73 Steps to Spiritual Communion with God – 13

This is a continuation of the 73 Steps to Spiritual Communion with God. The previous are posted below among the other posts and last week’s archives. Here is the thirteenth step:

(13) To love fasting.

Most of us are not familiar with fasting, but we are with dieting. They are not the same thing. Dieting has to do with vanity, fasting has to do with a higher good. We all feel so many needs that are not real but remain unaware. Fasting is a traditional means of gaining the wisdom of what we truly need.

Notice that St. Benedict’s counsel is not simply to “fast” but rather to “love” fasting. He wishes that the monk’s desire be– to do without.

I am reminded of an old distinction made by Archbishop Fulton Sheen on his Life is Worth Living series. We have little choice over what we like, but love is an act of the will. We can choose to love something and we usually do learn to love both things and people that initially we may not have liked. We can also learn and choose to hate.

In a society such as ours fasting happens often enough but not for it’s own sake. People traveling or involved in work regularly skip meals for the sake of whatever has their focus. The problem is that in the long run we tend to be like camels and when we do sit down to eat, we gorge ourselves in case it might be awhile before we set down again.

What if we choose rather to only eat what we need? This has been suggested in numerous weight loss books as the most effective way of losing weight. It seems simple and reasonable. Notice that it essentially involves an act of will—but also notice that it is based on another truth that we tend to take more than we need.

What we need is the issue here. We seem totally out of touch with what we need to live healthy and productive lives versus what we are constantly being told we need to be happy.

It perhaps is wise in this environment to modify St. Benedict’s counsel to a more moderate course of action. We should love to fast from all excess. Since most of us are so caught up in a life of excess and are bombarded with messages that seek to convince our wills that we need more in order to survive, perhaps what we need to do first is to simply convince ourselves that we don’t need as much.

A simple meal will suffice.
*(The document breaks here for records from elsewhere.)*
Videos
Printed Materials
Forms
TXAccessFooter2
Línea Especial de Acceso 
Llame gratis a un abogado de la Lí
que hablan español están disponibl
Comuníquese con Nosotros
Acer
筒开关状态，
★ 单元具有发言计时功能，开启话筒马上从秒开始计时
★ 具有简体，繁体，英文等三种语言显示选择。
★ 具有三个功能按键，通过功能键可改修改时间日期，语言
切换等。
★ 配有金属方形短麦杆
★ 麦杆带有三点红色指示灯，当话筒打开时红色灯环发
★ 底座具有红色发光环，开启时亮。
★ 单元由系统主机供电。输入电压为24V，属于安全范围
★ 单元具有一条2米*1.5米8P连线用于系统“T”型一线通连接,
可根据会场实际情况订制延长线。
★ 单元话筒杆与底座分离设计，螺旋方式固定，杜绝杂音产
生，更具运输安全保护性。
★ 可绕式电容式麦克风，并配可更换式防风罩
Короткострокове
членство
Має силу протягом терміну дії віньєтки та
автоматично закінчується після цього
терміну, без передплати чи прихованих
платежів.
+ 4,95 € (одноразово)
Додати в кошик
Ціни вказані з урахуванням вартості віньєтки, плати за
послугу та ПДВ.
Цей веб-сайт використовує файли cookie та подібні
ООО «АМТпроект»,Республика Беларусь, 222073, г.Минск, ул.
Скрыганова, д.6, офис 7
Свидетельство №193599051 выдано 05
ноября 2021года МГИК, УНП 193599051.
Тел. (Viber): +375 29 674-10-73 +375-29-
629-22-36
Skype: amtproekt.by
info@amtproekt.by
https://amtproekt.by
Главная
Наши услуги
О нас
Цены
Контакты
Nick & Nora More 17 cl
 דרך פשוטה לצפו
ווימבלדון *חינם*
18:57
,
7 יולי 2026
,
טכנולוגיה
Does something in the back of my mind tell me that I need more?

Yes, I tell myself I need God. God is the “more” that I need and desire at all times!

Yes, I need the Bread of Life, but thank God this meal has given me the nourishment that my body needs and now I am ready to go on to the next part of my day.

I am not talking about dieting here, but I am talking about an attitude adjustment. A metanoia, “a complete turning around”, is what is necessary here. Years of being told we need more and more have left us unsatiated no matter how much we have acquired or have placed before us.

To “love” fasting is to fall in love with the feeling of incompleteness that only God can fill.